(Le Soir)
(A rejeição pelo
parlamento da região belga francófona da Valónia do acordo comercial entre a Europa
e o Canadá é apenas a manifestação de algo mais geral, que consiste na claríssima perda de
apoiantes do livre comércio na cena internacional)
Na Europa, sabemo-lo há
já bastante tempo, que tudo pode acontecer, para todos os gostos e feitios.

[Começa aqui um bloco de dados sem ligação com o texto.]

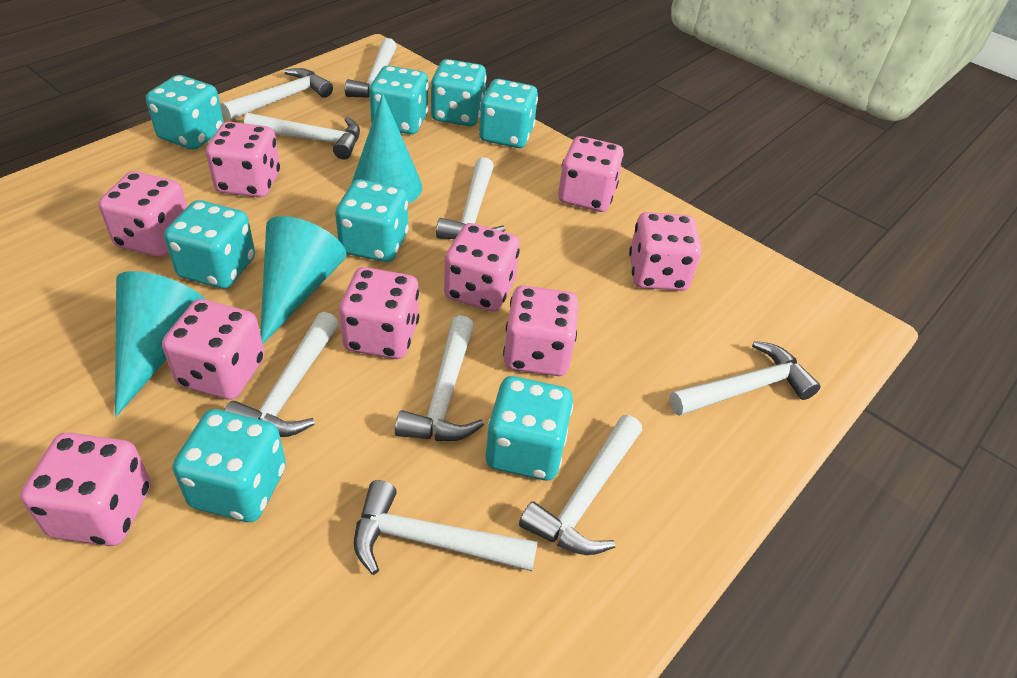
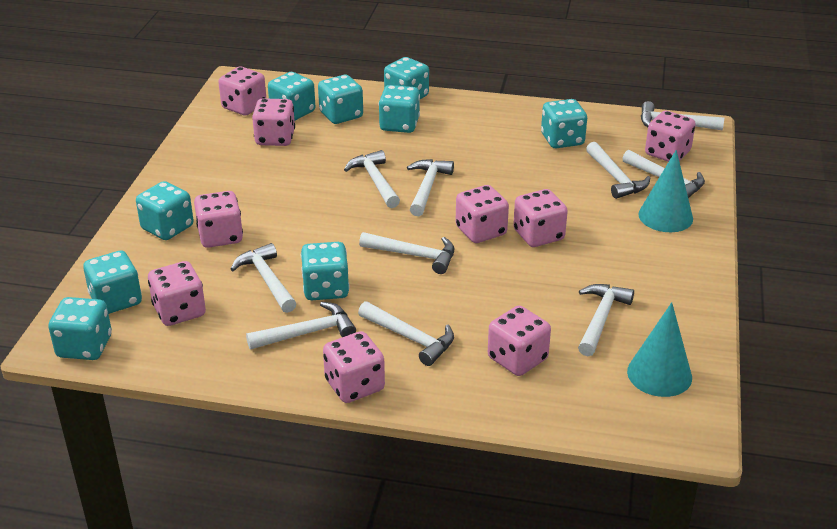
turquoise cone: 3 -> 2
turquoise dice: 8 -> 9
white hammer: 9 -> 10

O regresso
a casa da equipa política ao mais alto nível do Canadá que veio à Europa tentar
convencer de viva presença os europeus a não bloquear o acordo de comércio
livre (que é mais do que isso convém ter em conta) com o Canadá, peça de algo
mais vasto que previa o acordo transatlântico que envolveria também a economia
americana, é apenas uma circunstância no âmbito de uma tendência. O pronunciamento
do parlamento regional da Valónia contra o acordo teve o condão de pôr preto no
branco inúmeras reticências que emergiam de vários lados. Desconhece-se qual
vai a cena dos próximos capítulos. Vale a pena meditar nesta onda de reservas,
dúvidas, medos ou malquerenças que, de repente, brotaram de muitos quadrantes,
bloqueando inequivocamente os avanços do livre comércio.
A questão do acordo
Europa-Canadá tem inúmeros cambiantes a pairar sobre a sua interrupção que
tornam difícil a explicação do bloqueio criado através da utilização de
argumentos muito mecânicos. Uma das matérias menos debatidas, em contradição
com a relevância do problema, prende-se com a posição privilegiada que a defesa
dos interesses das multinacionais ganha com este tipo de acordos, contribuindo
para menorizar ainda mais a posição dos países soberanos face a litígios comerciais
com essas empresas. É tema que merece visita futura, mas não será esse o foco
este post.
Dani Rodrik, um
economista visitado com frequência neste blogue, foi dos primeiros a alertar
para as dificuldades crescentes da integração económica se aprofundar por via da
glorificação do princípio do livre comércio. A globalização económica sempre
utilizou o discurso do livre comércio ou livre-câmbio como o seu princípio
racionalizador dentro daquele princípio que o comércio livre coloca sempre os
países em presença numa posição mais favorável que a autarcia. Mas a consideração
dos países como unidades homogéneas é uma pura abstração.
O alerta de Rodrik surge
hoje reforçado:
“As elites minimizaram as preocupações distributivas, embora se tenham
transformado em algo de significativo para as comunidades mais diretamente afetadas.
Exageraram os ganhos globais implicados pelos tratados comerciais, embora
tenham sido francamente reduzidos pelo menos desde o NAFTA. Disseram que a
soberania não seria diminuída, embora claramente o fosse em algumas instâncias.
Defenderam que os princípios democráticos não seriam minados, embora em vários
lugares isso tenha acontecido. Afirmaram que não haveria dumping social embora
ele fosse claro muitas vezes. Publicitaram os acordos comerciais como acordos
de comércio livre (e continuam a fazê-lo), embora Adam Smith e David Ricardo dessem
voltas nos seus túmulos se lessem alguns dos capítulos dos grandes tratados em
discussão”.
Dani Rodrik,
“The Wallon Mouse, Dani Rodrik’s web blog, 22de outubro de 2016-10-23
A economia vendeu fria a
ilusão. O discurso do livre-comércio ia vendendo, com esse beneplácito da elite
económica. Hoje já não vende, está encalhado e está por construir uma alternativa
de pensamento que evite a perigosa autarcia ou o salve-se quem puder.